Aerospace and defence company Airbus has trimmed production of wide-body A350 aircraft as it reported a loss in the first half of 2020 in the wake of the Covid-19 pandemic.

The firm plans to further reduce the A350 production to five jets a month, which follows a reduction in April from 9.5 to six.

The pandemic has impacted the demand for wide-body long-haul jets.

Airbus expects the demand for wide-body jets would be the slowest even after air travel returns to normal levels and may take time until 2023, reported Reuters.

With around 50% fewer deliveries year-on-year, the consolidated revenues decreased to €18.9bn in the first half of 2020, compared to €30.9bn in H1 of 2019.

The consolidated net loss was €1.9bn in the first half of this year, compared with a net income of € 1.1bn in the first half of 2019.

Airbus chief executive officer Guillaume Faury said: “The impact of the Covid-19 pandemic on our financials is now very visible in the second quarter, with H1 commercial aircraft deliveries halving compared to a year ago.

“We have calibrated the business to face the new market environment on an industrial basis and the supply chain is now working in line with the new plan.

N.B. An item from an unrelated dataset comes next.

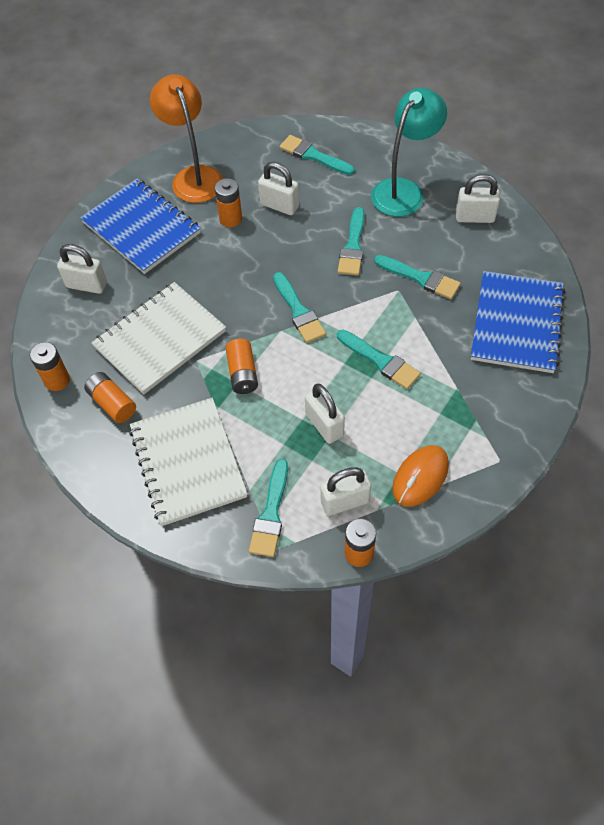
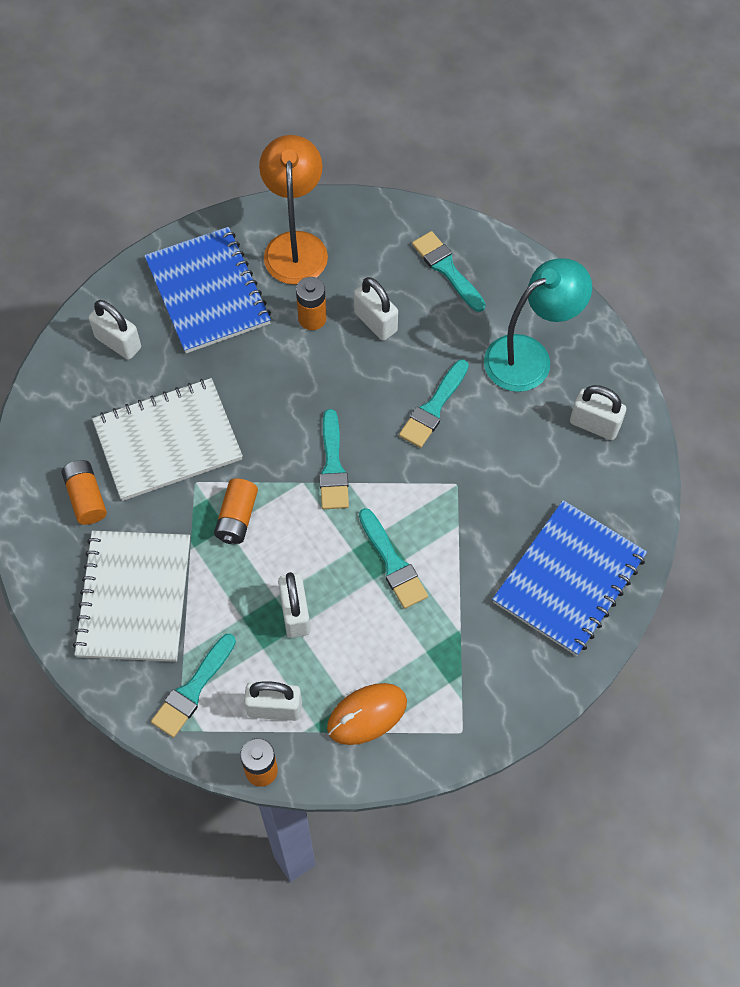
camera: 20 degrees right, 5 degrees up
(57, 380) = (40, 447): orange battery -> none
(420, 278) = (490, 479): turquoise brush -> none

It is our ambition to not consume cash before M&A and customer financing in H2 2020.”

The company added that the production of the A220 is expected to progressively return to pre-Covid levels at the Final Assembly Line (FAL) in Mirabel, Canada, while the new FAL in Mobile, US, opened as planned in May.

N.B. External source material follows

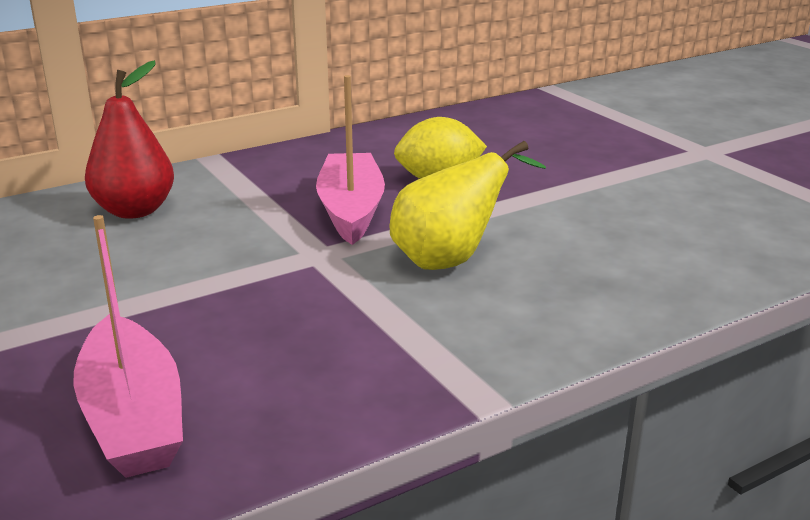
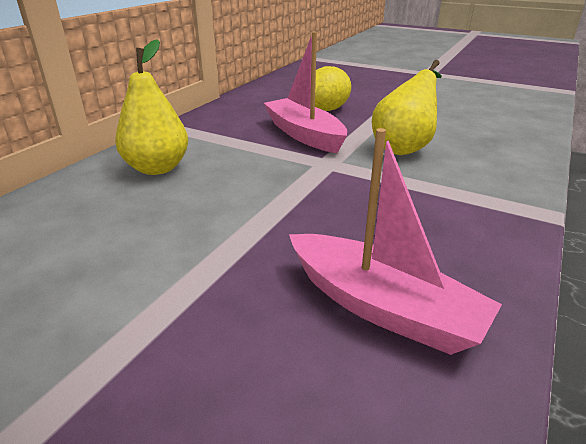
camera: 30 degrees left, 5 degrees up
(135, 211) = (157, 168): red pear -> yellow pear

The announcement comes just a day after rival aircraft maker Boeing revealed plans to stop production of 747 aircraft as it continues to adjust operations due to Covid-19.

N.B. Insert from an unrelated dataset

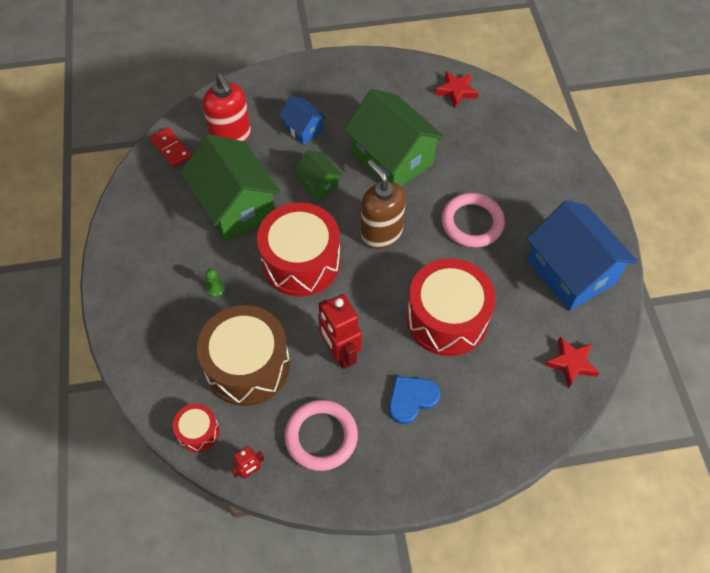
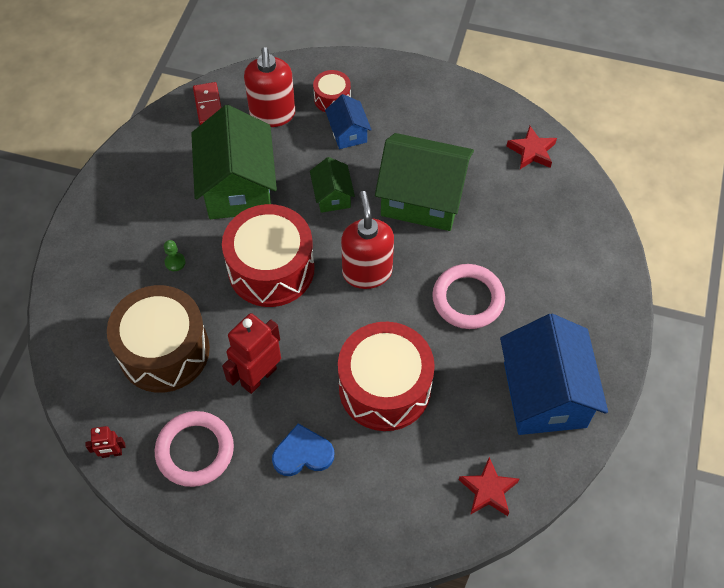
camera: 25 degrees right, 0 degrees up
(198, 432) = (85, 394): red drum -> red drum (332, 99)
(340, 353) = (258, 376): red robot -> red robot turned 45 degrees clockwise
(381, 233) = (367, 272): brown soap dispenser -> red soap dispenser
(392, 159) = (422, 199): green house -> green house turned 60 degrees counterclockwise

Earlier this week, Airbus entered agreements with the governments of France and Spain to amend the A350 Repayable Launch Investment (RLI) contracts after 16 years of hearing at the World Trade Organisation (WTO) and eliminates any justification for US tariffs.

Hong Kong carrier Cathay Pacific also entered an agreement with Airbus to defer the deliveries of A350s and A321neo aircraft last week.